More on Male Menopause

Our recent blog on male menopause has generated a number of questions, especially on the side effects of hormone treatments.   I went back to Dr. Robert Brannigan, a Northwestern University urologist,  who was quoted in our previous blog on the topic for guidance and he shared an article that was jointly prepared by the Practice Committee of the American Society for Reproductive Medicine and the Society for Male Reproduction and Urology entitled, “Androgen deficiency in the aging male” (Fertility and Sterility, Vol. 90, Suppl 3, November 2008).   It should be noted that although there are recommendations (see below) for androgen replacement therapy for older men, the data to support treatment protocols are based on a limited number of clinical trials. Furthermore, the long term health risks and benefits of androgen therapy in the older man are not well defined so it is important that anyone undergoing androgen therapy be carefully monitored.

All commercial androgen formulation currently available in the US are preparations of testosterone, an androgen that can be converted to estradiol.  The potential risks of androgen therapy in older men include fluid retention, gynecomastia, excessively elevated red blood cell mass, exacerbation of sleep apnea,  benign or malignant prostate disease, and an increase in risk for cardiovascular disease (CVD).

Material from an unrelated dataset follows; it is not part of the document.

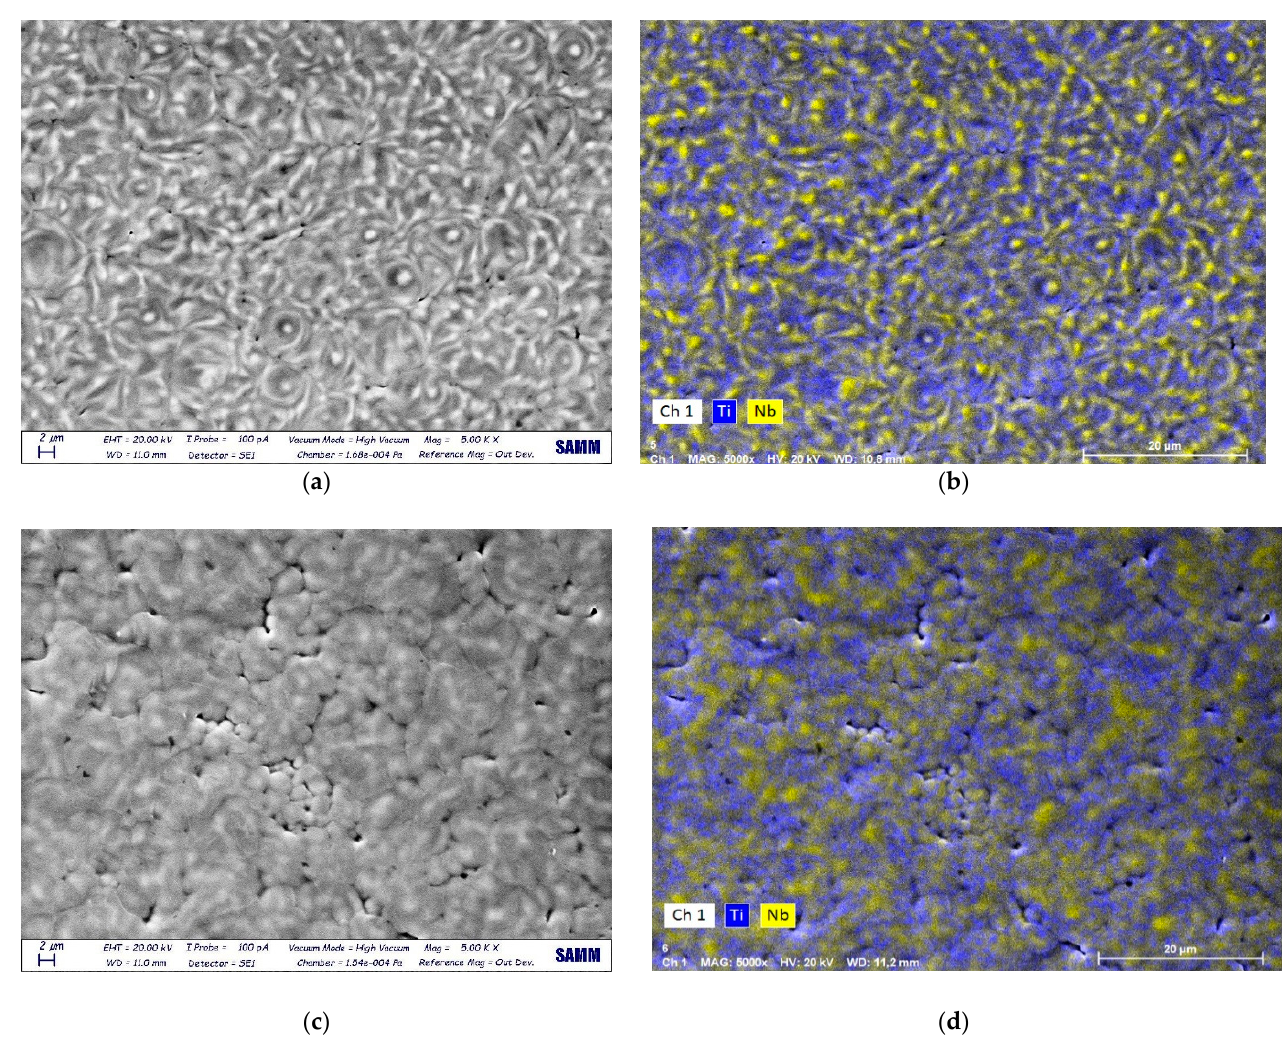
Figure 4. SEM images and EDS maps (Ti, Nb) of sample 5 ( a , b ) and sample 6 ( c , d ), respectively.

The Summary and Recommendations of the report state:

  • Androgen deficiency in the aging male may be associated with changes in mood, body composition, stamina, energy, and decreased sexual and cognitive function as well as loss of bone mineral density.   Such signs and symptoms may be relieved or eliminated with testosterone replacement therapy.
  • Serum testosterone should be evaluated only in men with signs or symptoms of androgen deficiency.
  • Androgen therapy should be considered for men who have symptoms of androgen deficiency and a low serum total testosterone concentration (<200 ng/dL).
  • Free or bioavailable testosterone levels or the free testosterone index should be evaluated in men who have symptoms of androgen deficiency and a borderline total serum testosterone concentration between 200 ng/dL and 400 ng/dL.
  • During androgen therapy, serum testosterone, PSA (prostate specific antigen), and hematocrit (level of red blood cells) should be monitored, and periodic digital rectal exam is recommended.
  • Limited data regarding the benefits and risks of testosterone replacement therapy do not permit specific treatment recommendations at this time and further research studies are needed to better define the effects of androgen replacement therapy in aging men.

Men considering androgen replacement therapy may want to consider participation in a clinical trial so that we can increase our knowledge in this area.